Origin of Ultrafast Ag Radiotracer Diffusion in Shear Bands of Deformed Bulk Metallic Glass Pd40Ni40P20

TL;DR

This study quantitatively explains the colossal Ag radiotracer diffusion enhancement in shear bands of deformed bulk metallic glass Pd40Ni40P20 using the Coupling Model, aligning with experimental data.

Contribution

It introduces a quantitative calculation of diffusion enhancement in shear bands, resolving previous qualitative limitations using the Coupling Model.

Findings

Maximum diffusion enhancement can reach 8-10 orders of magnitude.

Calculated enhancement aligns with experimental observations.

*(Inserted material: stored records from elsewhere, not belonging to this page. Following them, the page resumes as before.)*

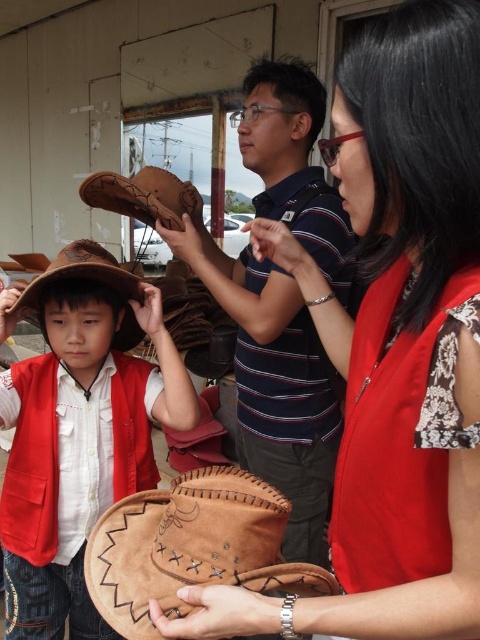
You are a delivery person who needs to place a small package on the suede cowboy hat at center. Can you confirm if the hat is positioned at the coordinates mentioned in the scene description?

The suede cowboy hat at center is positioned at point (78,432), so yes, the hat is at the coordinates mentioned in the scene description.

You are standing at the origin point of the image. The suede cowboy hat at center is located at coordinate point (78,432). If you want to move towards the suede cowboy hat at center, which direction should you move in terms of x and y coordinates?

To move towards the suede cowboy hat at center located at coordinate point (78,432) from the origin, you should move in the positive x and negative y direction since the x coordinate is greater than 0.5 and the y coordinate is less than 0.5.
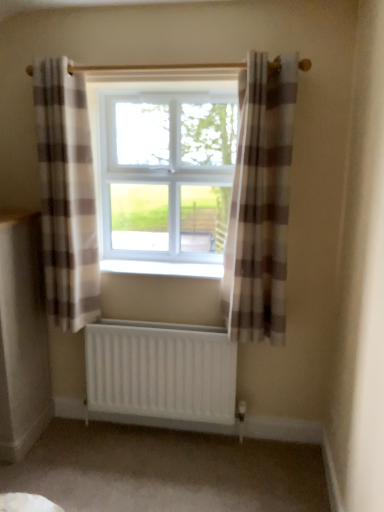
Question: In which direction should I rotate to look at plaid fabric curtain at center, which ranks as the first curtain in right-to-left order?

Choices:
 (A) left
 (B) right

Answer: (B)

Question: Is plaid fabric curtain at left, placed as the first curtain when sorted from left to right, behind white matte radiator at lower center?

Choices:
 (A) yes
 (B) no

Answer: (B)

Question: From a real-world perspective, is plaid fabric curtain at left, the 2th curtain from the right, positioned under white matte radiator at lower center based on gravity?

Choices:
 (A) yes
 (B) no

Answer: (B)

Question: Are plaid fabric curtain at left, the 2th curtain from the right, and white matte radiator at lower center beside each other?

Choices:
 (A) yes
 (B) no

Answer: (B)

Question: Does plaid fabric curtain at left, placed as the first curtain when sorted from left to right, come in front of white matte radiator at lower center?

Choices:
 (A) yes
 (B) no

Answer: (A)

Question: Is plaid fabric curtain at left, placed as the first curtain when sorted from left to right, oriented towards white matte radiator at lower center?

Choices:
 (A) no
 (B) yes

Answer: (A)

Question: From the image's perspective, is plaid fabric curtain at left, the 2th curtain from the right, under white matte radiator at lower center?

Choices:
 (A) no
 (B) yes

Answer: (A)

Question: Can you confirm if plaid fabric curtain at left, the 2th curtain from the right, is bigger than white plastic window at center?

Choices:
 (A) yes
 (B) no

Answer: (B)

Question: Is plaid fabric curtain at left, placed as the first curtain when sorted from left to right, facing towards white plastic window at center?

Choices:
 (A) yes
 (B) no

Answer: (B)

Question: Is plaid fabric curtain at left, the 2th curtain from the right, oriented away from white plastic window at center?

Choices:
 (A) no
 (B) yes

Answer: (A)

Question: From the image's perspective, is plaid fabric curtain at left, the 2th curtain from the right, located beneath white plastic window at center?

Choices:
 (A) no
 (B) yes

Answer: (B)

Question: From a real-world perspective, is plaid fabric curtain at left, placed as the first curtain when sorted from left to right, under white plastic window at center?

Choices:
 (A) yes
 (B) no

Answer: (A)

Question: Is plaid fabric curtain at left, placed as the first curtain when sorted from left to right, outside white plastic window at center?

Choices:
 (A) no
 (B) yes

Answer: (B)

Question: Is white plastic radiator at center taller than white matte radiator at lower center?

Choices:
 (A) yes
 (B) no

Answer: (B)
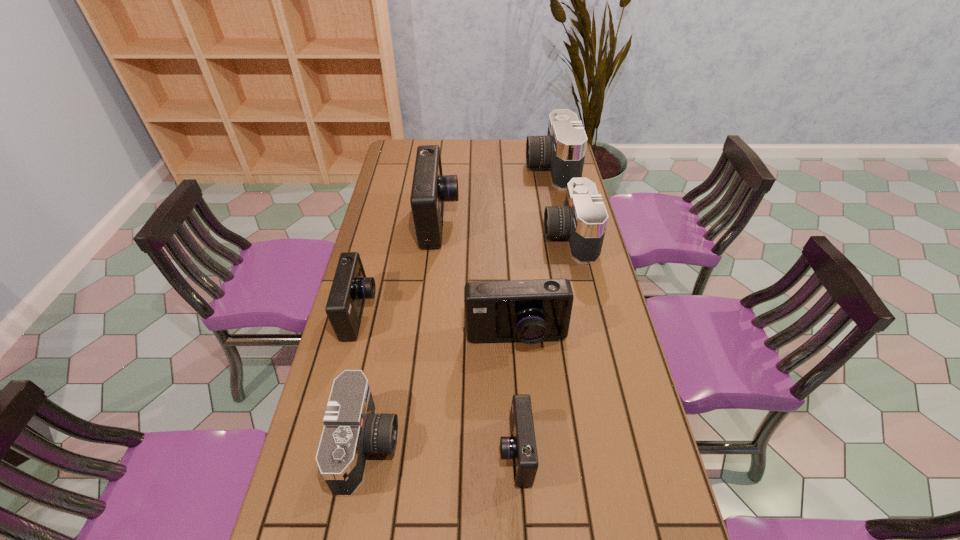
Identify the location of the shortest object. (521, 446).

Where is `vacant space located 0.250m on the front-facing side of the biggest blue camera`? The image size is (960, 540). vacant space located 0.250m on the front-facing side of the biggest blue camera is located at coordinates (523, 221).

The image size is (960, 540). I want to click on vacant space located on the front-facing side of the farthest camera, so click(x=488, y=168).

Locate an element on the screen. The width and height of the screenshot is (960, 540). free point located on the front-facing side of the farthest camera is located at coordinates (452, 168).

This screenshot has width=960, height=540. What are the coordinates of `vacant space located on the front-facing side of the farthest camera` in the screenshot? It's located at (494, 168).

Find the location of a particular element. This screenshot has width=960, height=540. free space located 0.310m on the front-facing side of the second biggest blue camera is located at coordinates (525, 467).

You are a GUI agent. You are given a task and a screenshot of the screen. Output one action in this format:
    pyautogui.click(x=<x>, y=<y>)
    Task: Click on the free space located on the front-facing side of the second farthest black camera
    
    Given the screenshot: What is the action you would take?
    pyautogui.click(x=485, y=237)

This screenshot has height=540, width=960. Identify the location of vacant area situated on the front-facing side of the second farthest black camera. (509, 237).

Identify the location of vacant area situated on the front-facing side of the second farthest black camera. (466, 237).

The width and height of the screenshot is (960, 540). Identify the location of vacant position located 0.310m on the front-facing side of the leftmost blue camera. [475, 313].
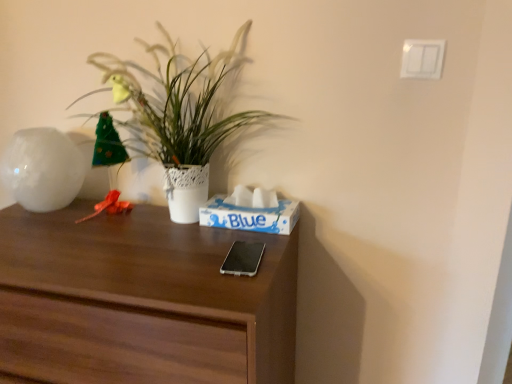
In order to click on free point behind silver metallic phone at center in this screenshot , I will do `click(230, 236)`.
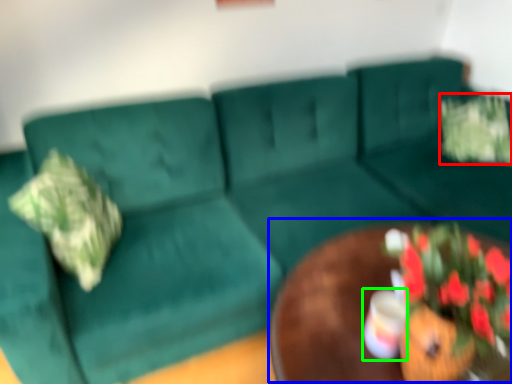
Question: Which object is positioned closest to flower (highlighted by a red box)? Select from round table (highlighted by a blue box) and coffee cup (highlighted by a green box).

Choices:
 (A) round table
 (B) coffee cup

Answer: (A)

Provides a quantitative framework for understanding diffusion in shear bands.

Abstract

Measurements of Ag radiotracer diffusion in shear bands of deformed bulk metallic glass, Pd40Ni40P20, [Joachim Bokeloh, Sergiy V. Divinski, Gerrit Reglitz, and Gerhard Wilde, Phys. Rev. Lett. 107, 235503 (2011).] have found a colossal enhancement of diffusion coefficient by more than eight orders of magnitude than in undeformed Pd40Ni40P20. Suggestion was made by Bokeloh et al. that enhanced diffusion occurs in high-mobility pathways originating from some excess free volume distribution inside the shear bands. Although plausible, this qualitative suggestion does not allow quantitative calculation of the enhancement. The impasse is avoided by using the Coupling Model to calculate the maximum of the enhancement of diffusivity possible in high-mobility pathways of the shear bands. Within the range of eight to ten orders of magnitude, the calculated maximum enhancement is capable to account for the experimental observation.